(Records from a collection)
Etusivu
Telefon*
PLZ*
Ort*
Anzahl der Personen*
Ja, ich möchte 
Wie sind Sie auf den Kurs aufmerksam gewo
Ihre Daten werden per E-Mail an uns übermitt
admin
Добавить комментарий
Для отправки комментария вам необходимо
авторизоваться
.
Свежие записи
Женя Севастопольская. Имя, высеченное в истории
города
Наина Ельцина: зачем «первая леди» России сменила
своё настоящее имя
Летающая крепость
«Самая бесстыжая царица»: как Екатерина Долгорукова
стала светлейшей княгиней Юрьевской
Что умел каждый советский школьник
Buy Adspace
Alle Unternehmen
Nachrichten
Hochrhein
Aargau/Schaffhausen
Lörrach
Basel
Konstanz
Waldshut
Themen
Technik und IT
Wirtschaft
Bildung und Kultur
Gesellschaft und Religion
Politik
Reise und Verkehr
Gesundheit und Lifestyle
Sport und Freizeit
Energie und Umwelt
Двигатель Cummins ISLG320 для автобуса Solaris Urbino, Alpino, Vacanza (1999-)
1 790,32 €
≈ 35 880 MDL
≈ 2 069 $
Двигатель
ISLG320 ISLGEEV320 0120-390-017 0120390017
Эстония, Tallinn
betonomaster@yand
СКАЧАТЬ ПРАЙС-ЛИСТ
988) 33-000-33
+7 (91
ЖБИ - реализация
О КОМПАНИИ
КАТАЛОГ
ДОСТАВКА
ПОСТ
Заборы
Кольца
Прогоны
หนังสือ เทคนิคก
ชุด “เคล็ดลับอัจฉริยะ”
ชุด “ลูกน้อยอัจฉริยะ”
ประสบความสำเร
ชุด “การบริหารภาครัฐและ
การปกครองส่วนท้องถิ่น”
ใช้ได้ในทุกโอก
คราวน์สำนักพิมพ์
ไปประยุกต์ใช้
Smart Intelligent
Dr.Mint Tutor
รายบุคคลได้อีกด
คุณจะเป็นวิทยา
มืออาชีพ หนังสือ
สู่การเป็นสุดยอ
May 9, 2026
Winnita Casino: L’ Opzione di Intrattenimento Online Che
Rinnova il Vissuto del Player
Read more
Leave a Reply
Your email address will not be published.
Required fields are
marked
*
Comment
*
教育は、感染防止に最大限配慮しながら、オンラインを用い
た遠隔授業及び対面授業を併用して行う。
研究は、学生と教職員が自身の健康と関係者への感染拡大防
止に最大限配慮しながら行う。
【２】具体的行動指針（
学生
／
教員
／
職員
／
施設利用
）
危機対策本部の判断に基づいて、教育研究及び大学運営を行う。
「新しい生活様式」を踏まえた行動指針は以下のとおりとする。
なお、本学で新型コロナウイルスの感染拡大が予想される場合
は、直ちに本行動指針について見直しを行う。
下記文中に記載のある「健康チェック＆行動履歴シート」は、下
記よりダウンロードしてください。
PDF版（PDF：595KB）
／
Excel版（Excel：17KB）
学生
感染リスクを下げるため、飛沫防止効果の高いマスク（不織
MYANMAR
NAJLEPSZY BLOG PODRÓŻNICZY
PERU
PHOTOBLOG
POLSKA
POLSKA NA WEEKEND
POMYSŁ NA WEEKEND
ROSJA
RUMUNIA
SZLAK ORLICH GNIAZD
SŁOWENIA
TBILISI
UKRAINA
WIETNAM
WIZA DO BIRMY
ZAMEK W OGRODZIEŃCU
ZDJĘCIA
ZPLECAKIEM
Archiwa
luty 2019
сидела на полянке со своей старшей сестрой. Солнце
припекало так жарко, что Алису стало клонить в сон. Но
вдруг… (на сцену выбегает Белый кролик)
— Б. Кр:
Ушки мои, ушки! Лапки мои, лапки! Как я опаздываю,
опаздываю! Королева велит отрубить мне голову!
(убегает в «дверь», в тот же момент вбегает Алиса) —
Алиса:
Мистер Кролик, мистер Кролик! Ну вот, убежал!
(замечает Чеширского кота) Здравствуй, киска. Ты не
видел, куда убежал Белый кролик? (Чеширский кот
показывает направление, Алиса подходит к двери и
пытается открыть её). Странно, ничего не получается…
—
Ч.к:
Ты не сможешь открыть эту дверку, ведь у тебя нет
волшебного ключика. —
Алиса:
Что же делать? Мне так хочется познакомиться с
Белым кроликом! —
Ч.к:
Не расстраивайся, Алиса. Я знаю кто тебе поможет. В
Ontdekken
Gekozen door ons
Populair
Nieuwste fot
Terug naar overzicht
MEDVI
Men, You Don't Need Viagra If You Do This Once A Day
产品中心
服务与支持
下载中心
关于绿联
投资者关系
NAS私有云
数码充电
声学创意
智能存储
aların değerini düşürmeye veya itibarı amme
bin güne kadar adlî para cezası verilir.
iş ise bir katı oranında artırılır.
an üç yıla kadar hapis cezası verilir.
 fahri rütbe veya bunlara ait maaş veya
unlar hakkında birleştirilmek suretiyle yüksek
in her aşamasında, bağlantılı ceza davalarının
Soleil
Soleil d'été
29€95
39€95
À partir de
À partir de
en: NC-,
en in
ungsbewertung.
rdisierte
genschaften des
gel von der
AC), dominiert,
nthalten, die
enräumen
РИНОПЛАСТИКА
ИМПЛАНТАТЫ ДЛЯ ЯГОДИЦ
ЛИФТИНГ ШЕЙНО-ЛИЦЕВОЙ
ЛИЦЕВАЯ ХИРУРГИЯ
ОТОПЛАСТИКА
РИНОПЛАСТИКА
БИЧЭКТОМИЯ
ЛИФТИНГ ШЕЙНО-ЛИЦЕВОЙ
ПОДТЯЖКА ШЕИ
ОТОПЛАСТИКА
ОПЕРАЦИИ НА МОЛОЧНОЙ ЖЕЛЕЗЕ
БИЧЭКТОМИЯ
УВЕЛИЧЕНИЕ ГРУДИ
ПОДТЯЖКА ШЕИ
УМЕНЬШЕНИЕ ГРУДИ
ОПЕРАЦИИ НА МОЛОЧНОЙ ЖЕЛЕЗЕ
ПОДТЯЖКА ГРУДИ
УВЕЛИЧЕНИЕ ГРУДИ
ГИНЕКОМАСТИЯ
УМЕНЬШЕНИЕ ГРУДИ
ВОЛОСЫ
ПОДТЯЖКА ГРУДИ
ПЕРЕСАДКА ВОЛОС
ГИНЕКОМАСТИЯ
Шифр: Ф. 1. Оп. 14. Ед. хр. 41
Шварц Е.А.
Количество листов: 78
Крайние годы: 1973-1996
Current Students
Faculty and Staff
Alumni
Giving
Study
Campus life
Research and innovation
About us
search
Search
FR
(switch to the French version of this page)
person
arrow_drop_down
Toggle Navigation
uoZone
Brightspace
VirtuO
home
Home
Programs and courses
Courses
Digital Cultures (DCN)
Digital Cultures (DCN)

* [Instructions for the task]
Edit the listing from its start through the line containing "POLSKA NA WEEKEND", replacing "Read more" with "Continue reading" and leaving everything else unchanged.

* [Exercise output]
Etusivu
Telefon*
PLZ*
Ort*
Anzahl der Personen*
Ja, ich möchte 
Wie sind Sie auf den Kurs aufmerksam gewo
Ihre Daten werden per E-Mail an uns übermitt
admin
Добавить комментарий
Для отправки комментария вам необходимо
авторизоваться
.
Свежие записи
Женя Севастопольская. Имя, высеченное в истории
города
Наина Ельцина: зачем «первая леди» России сменила
своё настоящее имя
Летающая крепость
«Самая бесстыжая царица»: как Екатерина Долгорукова
стала светлейшей княгиней Юрьевской
Что умел каждый советский школьник
Buy Adspace
Alle Unternehmen
Nachrichten
Hochrhein
Aargau/Schaffhausen
Lörrach
Basel
Konstanz
Waldshut
Themen
Technik und IT
Wirtschaft
Bildung und Kultur
Gesellschaft und Religion
Politik
Reise und Verkehr
Gesundheit und Lifestyle
Sport und Freizeit
Energie und Umwelt
Двигатель Cummins ISLG320 для автобуса Solaris Urbino, Alpino, Vacanza (1999-)
1 790,32 €
≈ 35 880 MDL
≈ 2 069 $
Двигатель
ISLG320 ISLGEEV320 0120-390-017 0120390017
Эстония, Tallinn
betonomaster@yand
СКАЧАТЬ ПРАЙС-ЛИСТ
988) 33-000-33
+7 (91
ЖБИ - реализация
О КОМПАНИИ
КАТАЛОГ
ДОСТАВКА
ПОСТ
Заборы
Кольца
Прогоны
หนังสือ เทคนิคก
ชุด “เคล็ดลับอัจฉริยะ”
ชุด “ลูกน้อยอัจฉริยะ”
ประสบความสำเร
ชุด “การบริหารภาครัฐและ
การปกครองส่วนท้องถิ่น”
ใช้ได้ในทุกโอก
คราวน์สำนักพิมพ์
ไปประยุกต์ใช้
Smart Intelligent
Dr.Mint Tutor
รายบุคคลได้อีกด
คุณจะเป็นวิทยา
มืออาชีพ หนังสือ
สู่การเป็นสุดยอ
May 9, 2026
Winnita Casino: L’ Opzione di Intrattenimento Online Che
Rinnova il Vissuto del Player
Continue reading
Leave a Reply
Your email address will not be published.
Required fields are
marked
*
Comment
*
教育は、感染防止に最大限配慮しながら、オンラインを用い
た遠隔授業及び対面授業を併用して行う。
研究は、学生と教職員が自身の健康と関係者への感染拡大防
止に最大限配慮しながら行う。
【２】具体的行動指針（
学生
／
教員
／
職員
／
施設利用
）
危機対策本部の判断に基づいて、教育研究及び大学運営を行う。
「新しい生活様式」を踏まえた行動指針は以下のとおりとする。
なお、本学で新型コロナウイルスの感染拡大が予想される場合
は、直ちに本行動指針について見直しを行う。
下記文中に記載のある「健康チェック＆行動履歴シート」は、下
記よりダウンロードしてください。
PDF版（PDF：595KB）
／
Excel版（Excel：17KB）
学生
感染リスクを下げるため、飛沫防止効果の高いマスク（不織
MYANMAR
NAJLEPSZY BLOG PODRÓŻNICZY
PERU
PHOTOBLOG
POLSKA
POLSKA NA WEEKEND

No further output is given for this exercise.